* _Exercises to complete_
1) In the forum thread on sharing a bed, rewrite the passage between "This magically stopped" and "with the programming.", inclusive, changing "nudge" to "poke".
2) Answer these about the forum thread on sharing a bed:
(a) What does tastybrains call the favorite pillow?
(b) What did trevyn's mattress develop?
(c) How tall does the last poster say he is?

:: Page text ::

I'm with the pillow people. I am a sprawler unless I have my arms wrapped around my favorite pillow (I call it "Professor Squish" because I'm a dork and it's nice and squishy). I've also noticed that if my fiance goes to bed before me, he'll steal Professor Squish and wrap HIS arms around it.

I'd get your fiancee a really nice body pillow to snuggle up with.
posted by tastybrains at 10:52 AM on July 27, 2006


This magically stopped for us a while back, and while I'm not certain what actually caused it, here are some possible causes:

- I became much more willing to simply push her over to her side, as forcefully as required. Don't make verbal requests, just nudge at first, and if that gets no response, manually relocate her as necessary. If she vocalizes, just burble/comfort back at her. She has never complained about this procedure after waking up.
- The pillow-in-between definitely made things a little more comfortable, and may have helped with the programming.
- Our mattress developed a hill in the middle and depressions on either side. This is where your inexpensive mattress may be a benefit, and the depressions may be reproducible by rotating the mattress instead of flipping it.
- Relationship issues that may have reduced the desire to cuddle. (I do not recommend this method.)
- I myself have been programmed to not sleep diagonally/excessively sprawled/etc.
- I have vicious toenails that draw blood.
posted by trevyn at 11:27 AM on July 27, 2006


Every time she cuddles you, wake her up and initiate sex. She'll stop.
posted by nicwolff at 11:51 AM on July 27, 2006 [6 favorites]


my gal is a sprawler. bro, she's worse than your fiancee. i changed my sex habits. i'm a morning/middle of day guy. when i finally lay down, all o wanna do is sleep. maybe it was my time in the army, but when i lay down to sleep, all i want to do is sleep. i switched it up and we started hooking up at night. backrubs, laying together, that sort of thing. when she's relaxed and settled down for the night, i get out of bed. i'm still up til 3am cuz i'm a night owl and an anime freak. but since i've tried this new tactic - one is put to sleep, she rarely moves anymore. i know it sounds like a hassle to change that much. but laying with her a few nights a week might change her habits. my gal is actually taller than i am (i'm 5'10, she's 5,11), so i had to either change my night time habits or tap out and accept sleeping on the couch. just that god your girl isnt as long as you are, now THAT is an unbelievable hassle.

:::
:: Data extract ::

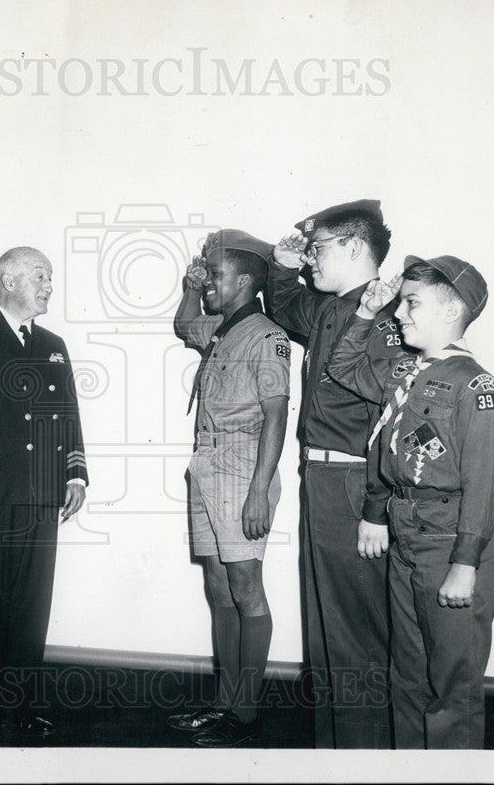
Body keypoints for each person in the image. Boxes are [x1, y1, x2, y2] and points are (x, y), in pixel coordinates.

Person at [328, 255, 494, 748]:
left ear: (451, 312)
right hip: (407, 534)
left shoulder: (474, 386)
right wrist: (365, 312)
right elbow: (342, 367)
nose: (399, 313)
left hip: (450, 542)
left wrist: (464, 565)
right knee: (406, 674)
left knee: (452, 686)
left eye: (411, 302)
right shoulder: (403, 373)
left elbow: (484, 481)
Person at [265, 199, 404, 748]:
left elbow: (390, 427)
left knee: (356, 636)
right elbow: (285, 306)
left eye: (318, 248)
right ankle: (334, 753)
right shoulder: (331, 308)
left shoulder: (386, 321)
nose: (310, 260)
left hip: (355, 485)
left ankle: (364, 757)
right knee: (325, 632)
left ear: (353, 247)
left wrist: (376, 505)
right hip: (321, 481)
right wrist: (279, 264)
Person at [0, 247, 88, 741]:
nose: (49, 284)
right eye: (39, 276)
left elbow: (68, 413)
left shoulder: (53, 344)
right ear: (5, 281)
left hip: (41, 497)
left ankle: (23, 705)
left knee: (31, 607)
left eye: (50, 276)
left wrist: (75, 475)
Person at [167, 230, 290, 747]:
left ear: (244, 280)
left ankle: (245, 714)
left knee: (245, 588)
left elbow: (277, 413)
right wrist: (191, 286)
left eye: (215, 274)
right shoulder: (222, 328)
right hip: (208, 463)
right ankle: (224, 703)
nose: (208, 282)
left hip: (243, 467)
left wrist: (259, 490)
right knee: (218, 586)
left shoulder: (265, 336)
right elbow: (182, 324)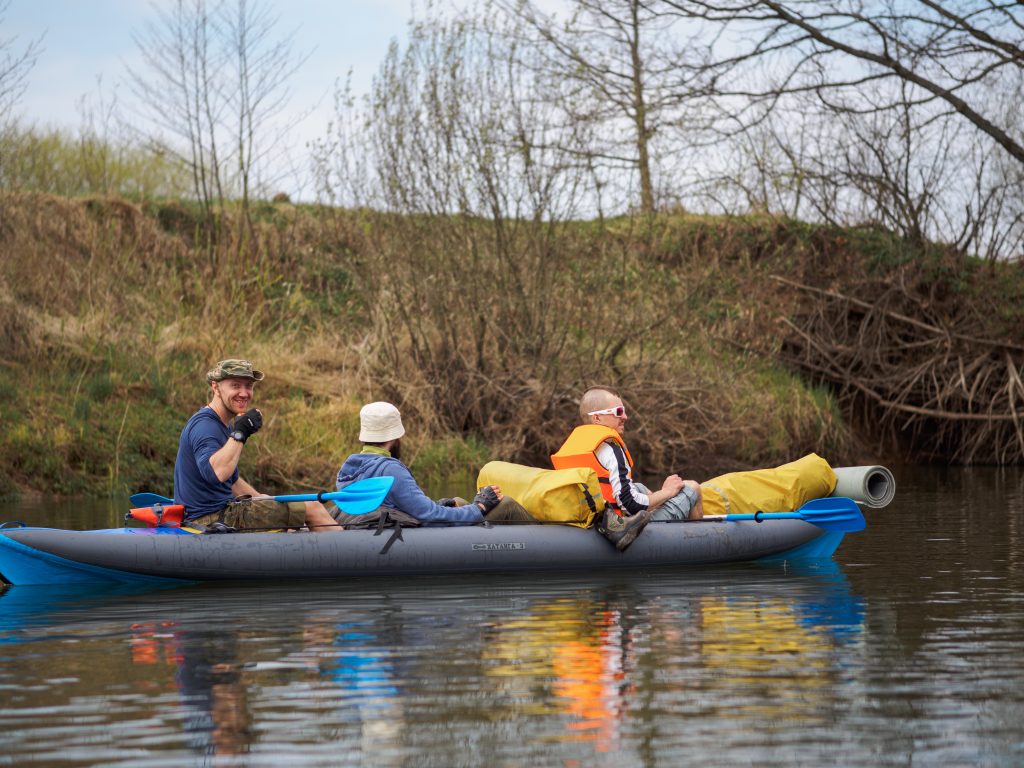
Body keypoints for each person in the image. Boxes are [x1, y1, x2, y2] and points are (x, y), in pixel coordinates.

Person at [173, 359, 340, 532]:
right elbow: (217, 473)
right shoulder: (205, 426)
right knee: (312, 508)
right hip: (209, 519)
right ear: (215, 387)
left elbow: (233, 482)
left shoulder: (222, 424)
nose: (244, 393)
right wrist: (241, 432)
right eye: (235, 386)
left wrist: (261, 498)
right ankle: (351, 554)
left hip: (222, 512)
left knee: (294, 527)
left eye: (248, 386)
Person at [551, 386, 703, 550]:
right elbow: (630, 504)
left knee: (639, 487)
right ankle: (699, 540)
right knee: (692, 487)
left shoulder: (571, 446)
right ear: (597, 418)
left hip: (586, 521)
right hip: (618, 528)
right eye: (618, 412)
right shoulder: (611, 449)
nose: (625, 416)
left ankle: (668, 510)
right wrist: (667, 492)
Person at [336, 401, 504, 524]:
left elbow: (390, 508)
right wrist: (479, 508)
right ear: (395, 437)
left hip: (377, 526)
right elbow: (430, 515)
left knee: (457, 500)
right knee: (507, 504)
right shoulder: (392, 470)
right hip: (411, 533)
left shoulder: (350, 469)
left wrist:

:::

* _Task-by-task outputs_
1)
This magically stopped for us a while back, and while I'm not certain what actually caused it, here are some possible causes:

- I became much more willing to simply push her over to her side, as forcefully as required. Don't make verbal requests, just poke at first, and if that gets no response, manually relocate her as necessary. If she vocalizes, just burble/comfort back at her. She has never complained about this procedure after waking up.
- The pillow-in-between definitely made things a little more comfortable, and may have helped with the programming.

2)
(a) Professor Squish
(b) A hill in the middle and depressions on either side
(c) 5'10